Jaar 2023-2024 Cyclus B
  • Eerste lezingJob 7, 1-4.6-7
  • EvangelieMarcus 1, 29-39

‘Hij trok door heel Galilea, predikte in hun synagogen en dreef boze geesten uit.’

Zusters en broeders, zo brengt Jezus zijn Blijde Boodschap van liefde, vrede en vreugde onder zijn medemensen, en zo drijft Hij boze geesten uit. De boze geesten van machtsmisbruik, van uitbuiting, van waanzinnige rijkdom van enkelen en even waanzinnige armoede van velen. Vandaag bezitten de tien rijksten der aarde evenveel als de vier miljard armsten. Het is zo waanzinnig dat we het ons niet eens kunnen voorstellen. We weten alleen met zekerheid dat de kloof tussen arm en rijk elke dag groter wordt. Slaagt Jezus erin zulke boze geesten uit te drijven, of is zijn inzet mee de oorzaak van de vijandschap die Hij bij de machtigen opwekt? Een vijandschap die Hem aan het kruis zal brengen.

Bij dat alles moeten wij ons zeker de vraag stellen of ook wij tenminste proberen de boze geesten van bezitsdrang en onverschilligheid uit te drijven. Voelen wij mee met mensen in nood? Mensen die kreunen onder de armoede. Mensen die geen toekomst hebben, mensen met een handicap, mensen die wel willen, maar niet kunnen. Of kijken wij weg, doen wij alsof we niets zien, alsof we niet kunnen helpen? Doen we misschien zelfs niet eens ons best om ten minste zo eerlijk te zijn dat we niet proberen te sjoemelen in ons eigen voordeel, en laten we die boze geesten in ons lustig genieten van hun macht, hun verleiding en hun broze beloftes?

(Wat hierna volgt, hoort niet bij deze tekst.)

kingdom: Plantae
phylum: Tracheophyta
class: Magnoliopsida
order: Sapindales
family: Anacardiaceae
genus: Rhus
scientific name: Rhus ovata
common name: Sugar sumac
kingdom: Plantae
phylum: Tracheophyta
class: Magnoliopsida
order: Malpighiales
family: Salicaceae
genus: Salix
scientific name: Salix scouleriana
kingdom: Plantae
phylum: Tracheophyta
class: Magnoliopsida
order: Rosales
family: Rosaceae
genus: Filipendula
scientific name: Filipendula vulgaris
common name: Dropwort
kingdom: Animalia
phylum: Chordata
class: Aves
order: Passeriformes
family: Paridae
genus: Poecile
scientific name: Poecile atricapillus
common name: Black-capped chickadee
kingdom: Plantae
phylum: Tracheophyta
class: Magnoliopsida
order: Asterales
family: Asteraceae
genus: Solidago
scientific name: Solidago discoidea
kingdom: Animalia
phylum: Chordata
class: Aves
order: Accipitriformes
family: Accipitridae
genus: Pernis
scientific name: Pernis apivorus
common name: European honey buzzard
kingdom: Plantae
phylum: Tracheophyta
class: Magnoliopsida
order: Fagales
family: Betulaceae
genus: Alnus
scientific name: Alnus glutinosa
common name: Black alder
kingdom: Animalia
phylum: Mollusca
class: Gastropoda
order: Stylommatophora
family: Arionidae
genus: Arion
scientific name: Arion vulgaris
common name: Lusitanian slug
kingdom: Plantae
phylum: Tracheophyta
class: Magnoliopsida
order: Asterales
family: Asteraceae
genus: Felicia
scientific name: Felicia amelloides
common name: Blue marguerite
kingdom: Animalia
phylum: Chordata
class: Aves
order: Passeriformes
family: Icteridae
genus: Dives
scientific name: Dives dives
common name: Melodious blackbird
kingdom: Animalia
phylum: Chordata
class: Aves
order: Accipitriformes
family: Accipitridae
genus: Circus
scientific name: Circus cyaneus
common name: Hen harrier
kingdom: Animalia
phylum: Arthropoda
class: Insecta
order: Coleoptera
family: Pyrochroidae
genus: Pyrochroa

Jezus strijdt echter niet alleen tegen de boze geesten van bezitsdrang, maar ook tegen de boze geesten van vijandschap, van ruzie en van eigen groot gelijk. Dat zijn boze geesten die vandaag heel welig tieren. We zien het in de oorlogen die dagelijks nieuws geworden zijn. We zien het in de wreedheid die overal toeslaat en in de corruptie die de democratie meer en meer verdrijft. En we zien het ook in de rusteloosheid en de stress die om zich heen slaan, en in de depressies en de moedeloosheid van zovelen die er zeker van zijn dat toch niets te doen is aan al die ellende.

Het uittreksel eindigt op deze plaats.